→ Source records:
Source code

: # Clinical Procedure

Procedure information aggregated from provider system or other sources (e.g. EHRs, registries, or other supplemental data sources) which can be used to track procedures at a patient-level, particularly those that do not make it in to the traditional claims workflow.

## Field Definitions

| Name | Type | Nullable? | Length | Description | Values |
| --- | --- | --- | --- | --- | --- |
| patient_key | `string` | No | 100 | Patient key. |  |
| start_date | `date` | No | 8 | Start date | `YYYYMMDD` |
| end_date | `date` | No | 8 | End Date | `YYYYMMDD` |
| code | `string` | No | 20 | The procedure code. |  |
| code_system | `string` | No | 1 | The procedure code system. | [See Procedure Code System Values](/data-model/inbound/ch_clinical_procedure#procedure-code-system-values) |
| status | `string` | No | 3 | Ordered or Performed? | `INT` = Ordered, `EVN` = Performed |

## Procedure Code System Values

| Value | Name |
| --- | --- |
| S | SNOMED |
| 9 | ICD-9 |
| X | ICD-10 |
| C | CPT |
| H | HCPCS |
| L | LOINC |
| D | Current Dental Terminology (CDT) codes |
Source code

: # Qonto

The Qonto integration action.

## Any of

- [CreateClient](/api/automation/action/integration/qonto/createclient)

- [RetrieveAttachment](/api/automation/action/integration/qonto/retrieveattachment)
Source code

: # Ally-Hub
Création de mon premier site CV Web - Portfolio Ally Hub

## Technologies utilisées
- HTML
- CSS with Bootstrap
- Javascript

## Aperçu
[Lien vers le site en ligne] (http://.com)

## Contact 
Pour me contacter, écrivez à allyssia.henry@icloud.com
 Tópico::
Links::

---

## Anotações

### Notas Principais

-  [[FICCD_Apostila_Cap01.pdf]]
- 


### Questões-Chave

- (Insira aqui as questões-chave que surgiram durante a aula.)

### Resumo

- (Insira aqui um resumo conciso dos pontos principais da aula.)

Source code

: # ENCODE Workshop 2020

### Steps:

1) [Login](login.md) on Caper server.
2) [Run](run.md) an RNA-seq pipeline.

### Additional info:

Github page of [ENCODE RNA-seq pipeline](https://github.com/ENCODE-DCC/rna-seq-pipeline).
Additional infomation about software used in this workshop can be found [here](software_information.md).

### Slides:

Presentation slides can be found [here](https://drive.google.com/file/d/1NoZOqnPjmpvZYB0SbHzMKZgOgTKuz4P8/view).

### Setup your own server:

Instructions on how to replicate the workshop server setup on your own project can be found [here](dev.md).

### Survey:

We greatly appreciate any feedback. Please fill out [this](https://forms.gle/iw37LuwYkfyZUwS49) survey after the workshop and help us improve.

→ WHAT THE TASK REQUIRES:
Send back an exact copy of only the lines from the line with "## Anotações" up to and including the line with "2) [Run](run.md) an RNA-seq pipeline." in the data above.

→ OUTPUT OF THE EXERCISE:
## Anotações

### Notas Principais

-  [[FICCD_Apostila_Cap01.pdf]]
- 


### Questões-Chave

- (Insira aqui as questões-chave que surgiram durante a aula.)

### Resumo

- (Insira aqui um resumo conciso dos pontos principais da aula.)

Source code

: # ENCODE Workshop 2020

### Steps:

1) [Login](login.md) on Caper server.
2) [Run](run.md) an RNA-seq pipeline.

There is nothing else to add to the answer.